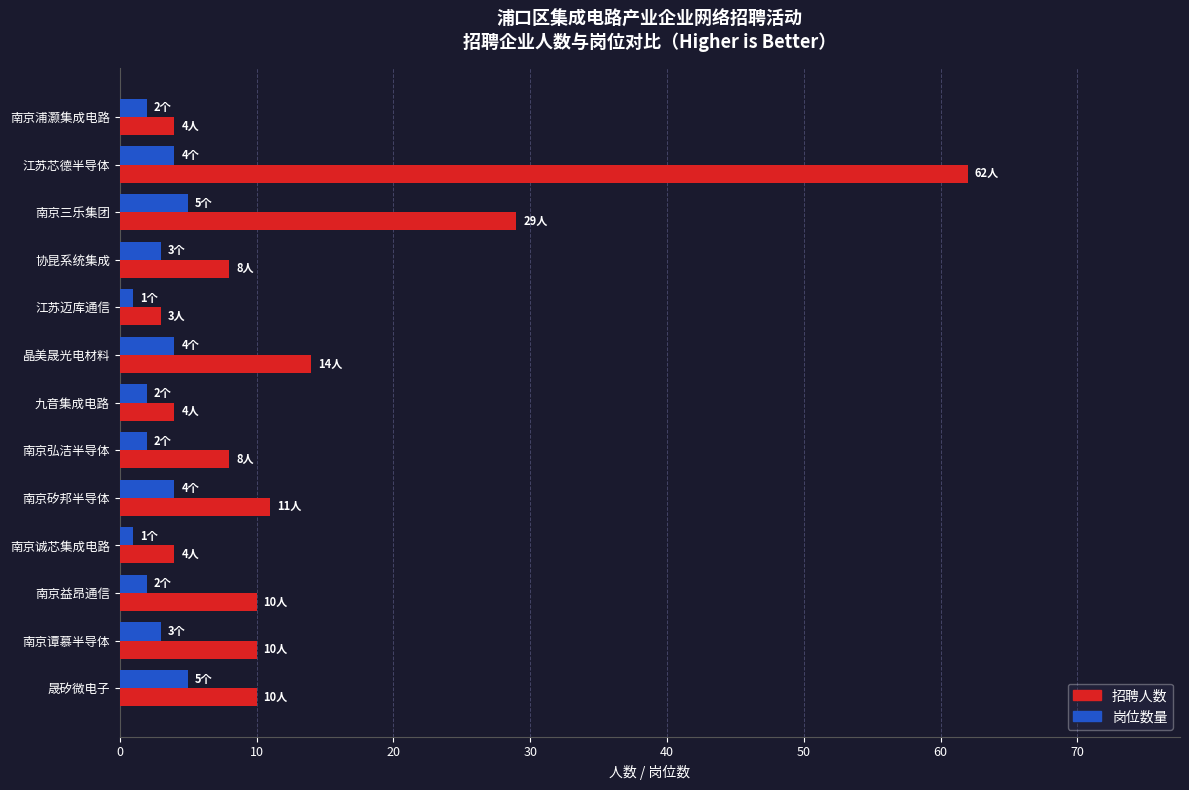

At which label does 招聘人数 reach its peak?

江苏芯德半导体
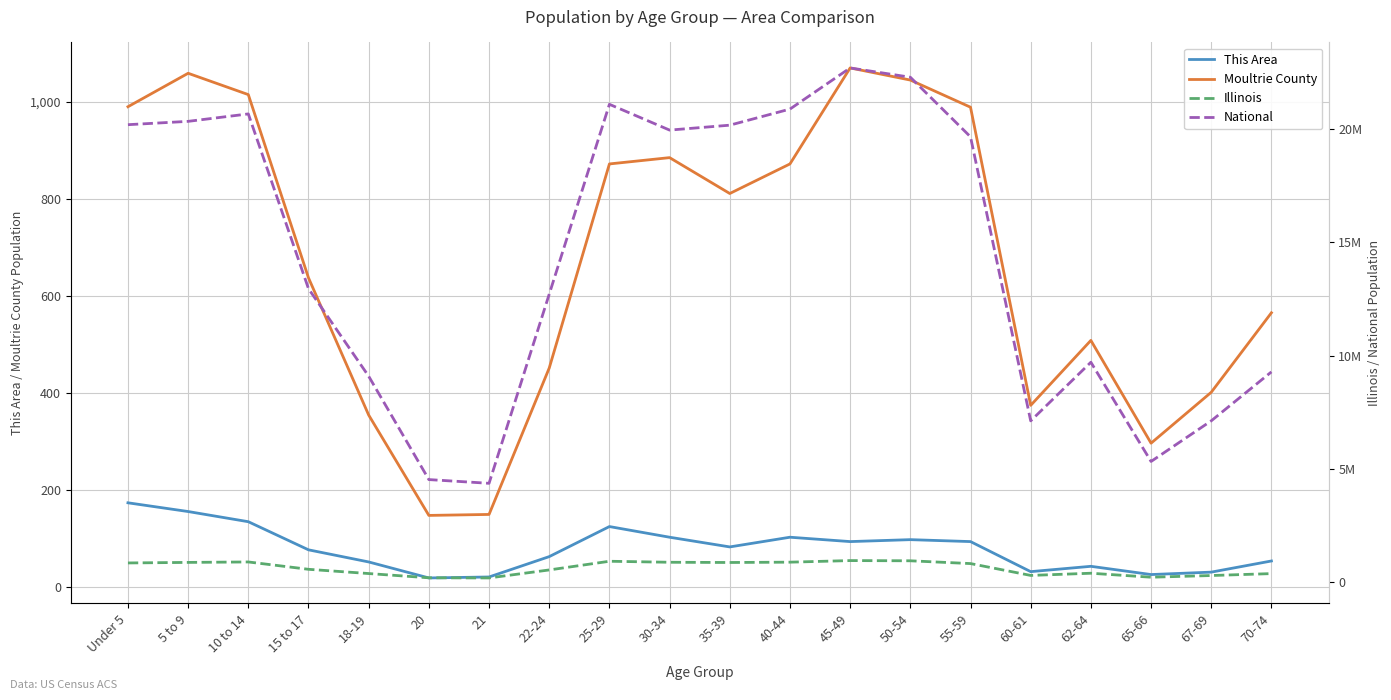

Reading right to left, extract all data points from this chart.

This Area: 70-74=53	67-69=30	65-66=25	62-64=42	60-61=31	55-59=93	50-54=97	45-49=93	40-44=102	35-39=82	30-34=102	25-29=124	22-24=62	21=20	20=18	18-19=51	15 to 17=76	10 to 14=134	5 to 9=155	Under 5=173
Moultrie County: 70-74=565	67-69=401	65-66=296	62-64=508	60-61=374	55-59=989	50-54=1045	45-49=1070	40-44=872	35-39=811	30-34=885	25-29=872	22-24=451	21=149	20=147	18-19=354	15 to 17=637	10 to 14=1015	5 to 9=1059	Under 5=990
Illinois: 70-74=364475	67-69=279790	65-66=205270	62-64=381249	60-61=284180	55-59=807778	50-54=930785	45-49=940094	40-44=870100	35-39=855790	30-34=865684	25-29=910273	22-24=526556	21=172795	20=179613	18-19=367343	15 to 17=554749	10 to 14=879448	5 to 9=859405	Under 5=835577
National: 70-74=9278166	67-69=7115361	65-66=5319902	62-64=9704197	60-61=7113727	55-59=19664805	50-54=22298125	45-49=22708591	40-44=20890964	35-39=20179642	30-34=19962099	25-29=21101849	22-24=12712576	21=4354294	20=4519129	18-19=9086089	15 to 17=12954254	10 to 14=20677194	5 to 9=20348657	Under 5=20201362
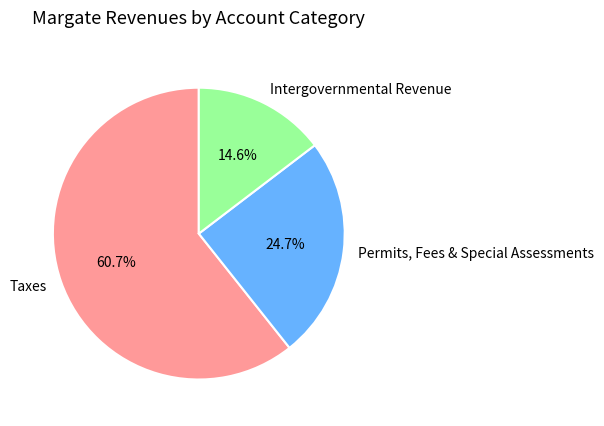

Which has a higher value, Taxes or Permits, Fees & Special Assessments?

Taxes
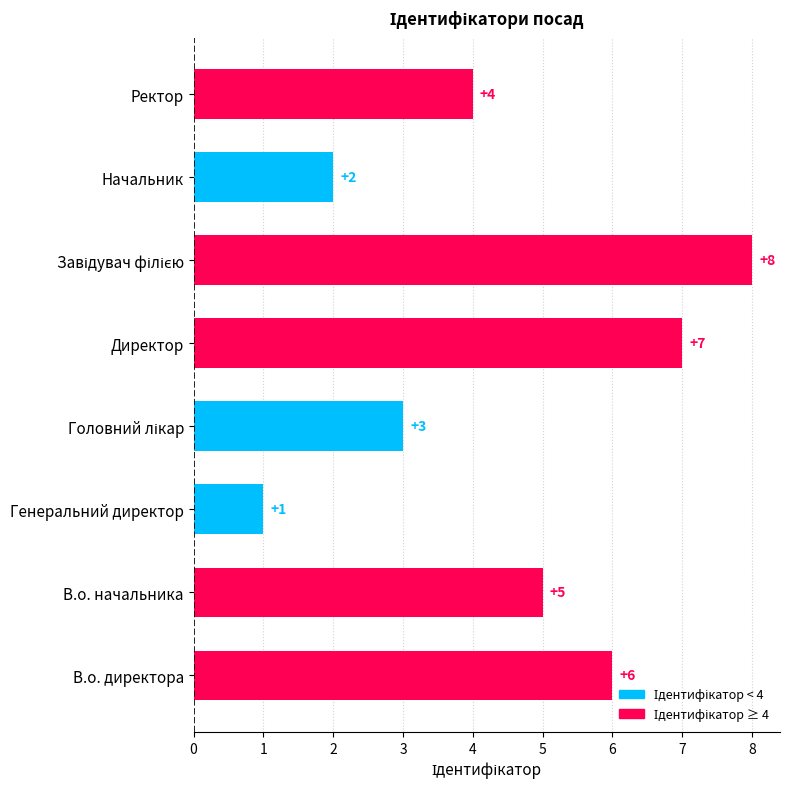

What is the difference between the second highest and second lowest values?

5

◆ ◆ ◆ ◆

» What is required
Could you reproduce every one of the items above word for word, leaving out the pictures?

» Answer for this exercise
At which label does 招聘人数 reach its peak?

江苏芯德半导体

Reading right to left, extract all data points from this chart.

This Area: 70-74=53	67-69=30	65-66=25	62-64=42	60-61=31	55-59=93	50-54=97	45-49=93	40-44=102	35-39=82	30-34=102	25-29=124	22-24=62	21=20	20=18	18-19=51	15 to 17=76	10 to 14=134	5 to 9=155	Under 5=173
Moultrie County: 70-74=565	67-69=401	65-66=296	62-64=508	60-61=374	55-59=989	50-54=1045	45-49=1070	40-44=872	35-39=811	30-34=885	25-29=872	22-24=451	21=149	20=147	18-19=354	15 to 17=637	10 to 14=1015	5 to 9=1059	Under 5=990
Illinois: 70-74=364475	67-69=279790	65-66=205270	62-64=381249	60-61=284180	55-59=807778	50-54=930785	45-49=940094	40-44=870100	35-39=855790	30-34=865684	25-29=910273	22-24=526556	21=172795	20=179613	18-19=367343	15 to 17=554749	10 to 14=879448	5 to 9=859405	Under 5=835577
National: 70-74=9278166	67-69=7115361	65-66=5319902	62-64=9704197	60-61=7113727	55-59=19664805	50-54=22298125	45-49=22708591	40-44=20890964	35-39=20179642	30-34=19962099	25-29=21101849	22-24=12712576	21=4354294	20=4519129	18-19=9086089	15 to 17=12954254	10 to 14=20677194	5 to 9=20348657	Under 5=20201362

Which has a higher value, Taxes or Permits, Fees & Special Assessments?

Taxes

What is the difference between the second highest and second lowest values?

5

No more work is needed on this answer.